В день Дениса всегда происходило что-нибудь. Может быть, долгие годы писательского труда, истончившееся чутье, не покинувшее его и теперь, дряхлую бесчутую бывшую сторожевую псину, подсказывали ему ожидающееся «что-нибудь», и тогда спешил он объявить день Дениса? Или действительность еще меняла пластику под действием его слов, автоматически, по привычке?

Снизу посигналили. Отъезжала машина библиотеки. Он не слышал, как она подъехала. Стало быть, библоиды уже в доме. Подумав, он вызвал Чжао-Лицзы.

Мягкие чувяки, вошел бесшумно, поклонился, дотронувшись пальцами до ковра на полу. Мелькнула на спине, на синем шелке халата, коса.

И опять у него зашлось дыхание, он не понимал, в чем дело, спазмы сосудов, с сердцем ли плохо, душа ли болит, надоело ли ему быть и не быть разом, но ведь и прежде надоедало, да что такое, как странно, откуда, к чему, откуда и к чему я двигался с того момента, как помню себя, до этой минуты бесшумных шажков библоида в чувяках? да и двигался ли? непохоже на путь, правда?

— Приготовь мне на ужин что-нибудь китайское, — сказал он библоиду улыбаясь, — и чтобы на столе стояли цветы постраннее, у меня там, в саду, есть желтые лилии, пахнут дыней, за фонтаном, перед валунами.

— Как пожелает господин, — сказал китаец и с порога обернулся, — если вам будет угодно, я потом прочту вам стихи об этих лилиях.

Разве Денисов Чжао-Лицзы сочинял? Впрочем, у него все они были с приветом, непредсказуемые, не совпадающие с собой образы, выходящие из образов, из рамок, забывающие свои границы, теряющие очертания.

Он подумал — а вдруг в день Дениса к нему явится человек? нет, это невозможно.

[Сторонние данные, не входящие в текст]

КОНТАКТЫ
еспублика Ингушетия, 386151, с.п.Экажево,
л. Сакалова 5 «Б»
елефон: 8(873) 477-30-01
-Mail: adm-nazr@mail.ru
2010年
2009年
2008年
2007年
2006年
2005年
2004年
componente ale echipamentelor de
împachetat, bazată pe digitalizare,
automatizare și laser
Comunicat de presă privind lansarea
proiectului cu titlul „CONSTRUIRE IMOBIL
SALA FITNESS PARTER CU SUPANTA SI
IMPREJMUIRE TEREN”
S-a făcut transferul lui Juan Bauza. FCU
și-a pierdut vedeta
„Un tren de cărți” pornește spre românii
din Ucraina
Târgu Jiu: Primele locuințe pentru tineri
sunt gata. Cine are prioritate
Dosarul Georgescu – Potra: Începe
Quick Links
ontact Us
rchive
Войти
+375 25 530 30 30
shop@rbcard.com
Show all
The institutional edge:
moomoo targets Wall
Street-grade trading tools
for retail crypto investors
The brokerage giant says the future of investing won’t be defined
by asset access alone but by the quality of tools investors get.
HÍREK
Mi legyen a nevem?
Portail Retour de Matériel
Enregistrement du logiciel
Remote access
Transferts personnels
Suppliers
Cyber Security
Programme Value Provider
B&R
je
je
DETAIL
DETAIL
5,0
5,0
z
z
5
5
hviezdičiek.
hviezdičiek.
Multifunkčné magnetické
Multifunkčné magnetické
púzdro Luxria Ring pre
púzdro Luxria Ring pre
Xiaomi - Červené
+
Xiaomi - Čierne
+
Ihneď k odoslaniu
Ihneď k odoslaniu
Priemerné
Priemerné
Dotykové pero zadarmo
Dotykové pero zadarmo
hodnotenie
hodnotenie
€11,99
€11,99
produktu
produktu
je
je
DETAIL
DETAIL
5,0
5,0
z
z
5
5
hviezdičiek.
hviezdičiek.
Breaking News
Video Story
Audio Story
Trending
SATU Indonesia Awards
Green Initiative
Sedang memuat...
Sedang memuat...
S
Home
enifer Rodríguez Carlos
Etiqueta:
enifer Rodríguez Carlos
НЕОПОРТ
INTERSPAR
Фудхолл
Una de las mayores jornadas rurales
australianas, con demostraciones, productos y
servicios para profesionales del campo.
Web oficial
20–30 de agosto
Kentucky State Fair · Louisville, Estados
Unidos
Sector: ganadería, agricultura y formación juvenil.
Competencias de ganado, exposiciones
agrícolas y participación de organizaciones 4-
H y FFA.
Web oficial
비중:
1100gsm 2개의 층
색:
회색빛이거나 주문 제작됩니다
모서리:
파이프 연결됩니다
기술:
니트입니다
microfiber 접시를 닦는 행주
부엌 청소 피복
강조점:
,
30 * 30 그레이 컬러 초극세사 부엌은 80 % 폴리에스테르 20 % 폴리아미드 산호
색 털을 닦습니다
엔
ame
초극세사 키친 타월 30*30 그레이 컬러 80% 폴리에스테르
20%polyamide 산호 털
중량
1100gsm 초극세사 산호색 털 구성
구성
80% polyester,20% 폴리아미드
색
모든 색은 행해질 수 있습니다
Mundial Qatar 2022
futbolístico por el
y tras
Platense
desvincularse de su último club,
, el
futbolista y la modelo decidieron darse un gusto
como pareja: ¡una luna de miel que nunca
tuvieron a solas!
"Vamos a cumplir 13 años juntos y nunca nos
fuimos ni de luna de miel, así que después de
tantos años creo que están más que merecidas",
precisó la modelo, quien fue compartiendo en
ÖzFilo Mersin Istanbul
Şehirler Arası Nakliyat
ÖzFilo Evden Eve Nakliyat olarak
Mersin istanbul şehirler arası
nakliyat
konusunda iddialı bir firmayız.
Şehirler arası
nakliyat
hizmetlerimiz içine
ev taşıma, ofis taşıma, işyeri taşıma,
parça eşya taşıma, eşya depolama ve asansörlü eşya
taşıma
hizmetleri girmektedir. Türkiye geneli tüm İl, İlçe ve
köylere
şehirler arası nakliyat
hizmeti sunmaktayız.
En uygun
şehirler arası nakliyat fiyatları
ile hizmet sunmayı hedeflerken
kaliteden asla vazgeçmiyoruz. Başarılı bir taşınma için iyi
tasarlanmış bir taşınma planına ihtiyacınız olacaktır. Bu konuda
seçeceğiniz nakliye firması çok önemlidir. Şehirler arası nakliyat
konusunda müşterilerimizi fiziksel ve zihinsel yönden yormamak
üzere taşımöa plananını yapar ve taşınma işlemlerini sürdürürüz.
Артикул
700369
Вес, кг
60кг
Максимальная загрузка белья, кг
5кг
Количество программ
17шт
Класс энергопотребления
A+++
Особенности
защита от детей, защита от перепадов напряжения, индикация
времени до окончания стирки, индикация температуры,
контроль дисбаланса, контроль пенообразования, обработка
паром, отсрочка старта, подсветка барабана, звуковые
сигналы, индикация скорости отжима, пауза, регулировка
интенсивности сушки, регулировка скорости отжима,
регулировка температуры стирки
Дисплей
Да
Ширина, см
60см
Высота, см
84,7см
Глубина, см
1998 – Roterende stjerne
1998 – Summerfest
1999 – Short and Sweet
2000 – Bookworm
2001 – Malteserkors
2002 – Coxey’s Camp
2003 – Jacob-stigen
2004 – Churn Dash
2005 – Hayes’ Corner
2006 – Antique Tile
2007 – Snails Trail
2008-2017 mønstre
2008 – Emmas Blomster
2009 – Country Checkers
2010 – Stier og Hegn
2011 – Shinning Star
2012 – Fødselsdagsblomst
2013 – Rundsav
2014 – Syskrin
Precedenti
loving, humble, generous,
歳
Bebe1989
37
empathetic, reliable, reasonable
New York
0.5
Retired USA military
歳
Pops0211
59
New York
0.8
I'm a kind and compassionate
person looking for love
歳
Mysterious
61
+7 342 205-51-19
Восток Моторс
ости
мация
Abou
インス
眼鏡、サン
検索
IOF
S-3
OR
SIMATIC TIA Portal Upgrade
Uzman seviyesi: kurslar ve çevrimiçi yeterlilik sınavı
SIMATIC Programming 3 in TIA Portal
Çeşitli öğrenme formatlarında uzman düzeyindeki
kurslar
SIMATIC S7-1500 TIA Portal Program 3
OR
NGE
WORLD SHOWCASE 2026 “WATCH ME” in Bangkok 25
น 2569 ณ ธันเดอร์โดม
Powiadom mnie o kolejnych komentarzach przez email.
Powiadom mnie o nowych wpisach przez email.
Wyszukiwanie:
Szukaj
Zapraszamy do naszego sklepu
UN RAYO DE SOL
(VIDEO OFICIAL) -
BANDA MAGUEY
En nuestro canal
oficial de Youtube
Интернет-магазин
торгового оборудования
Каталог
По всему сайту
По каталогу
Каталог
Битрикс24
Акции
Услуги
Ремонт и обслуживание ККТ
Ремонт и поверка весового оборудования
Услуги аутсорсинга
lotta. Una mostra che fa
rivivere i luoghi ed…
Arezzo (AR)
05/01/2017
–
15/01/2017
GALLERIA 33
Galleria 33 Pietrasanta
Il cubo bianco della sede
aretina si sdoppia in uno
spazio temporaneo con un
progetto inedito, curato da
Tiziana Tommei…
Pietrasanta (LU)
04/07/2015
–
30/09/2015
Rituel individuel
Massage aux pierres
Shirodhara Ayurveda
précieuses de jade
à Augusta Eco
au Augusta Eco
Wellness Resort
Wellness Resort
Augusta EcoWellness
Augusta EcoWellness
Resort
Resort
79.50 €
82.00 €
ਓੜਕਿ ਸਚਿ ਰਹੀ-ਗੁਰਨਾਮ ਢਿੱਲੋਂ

Двери закрыты, ворота на охране, сад на охране, он давно не хочет видеть людей, он давно их не видел и не увидит, пока не умрет. По телефону — да, услышит; но видеть — нет. Хватит. Он устал. Он способен только на общение с библоидами. Не потому ли он их придумал? «Не потому ли я их придумал, что всегда уставал от людей, от их многоликости, многообразия, от обмана, неуловимой жестокости, оттого, что они непонятны?» В самом деле, совершенно ясно, чего ждать от Дон Кихота или от Йона Тихого; а от всех, кого он любил, — знал ли он, чего ожидать? От всех, кого он знал? Пожалуй, только теперь, когда они в виде фотографий… да и теперь это оборачивается свойствами дней. В день Марии дождь. В день Дениса событие. В день Сомова неудачи, даже чашки бьются. В день отца снятся сугробы и встают часы. В день Мартинмона ему хочется уехать отсюда и жить иначе. Иначе? уехать? жить? Смешно.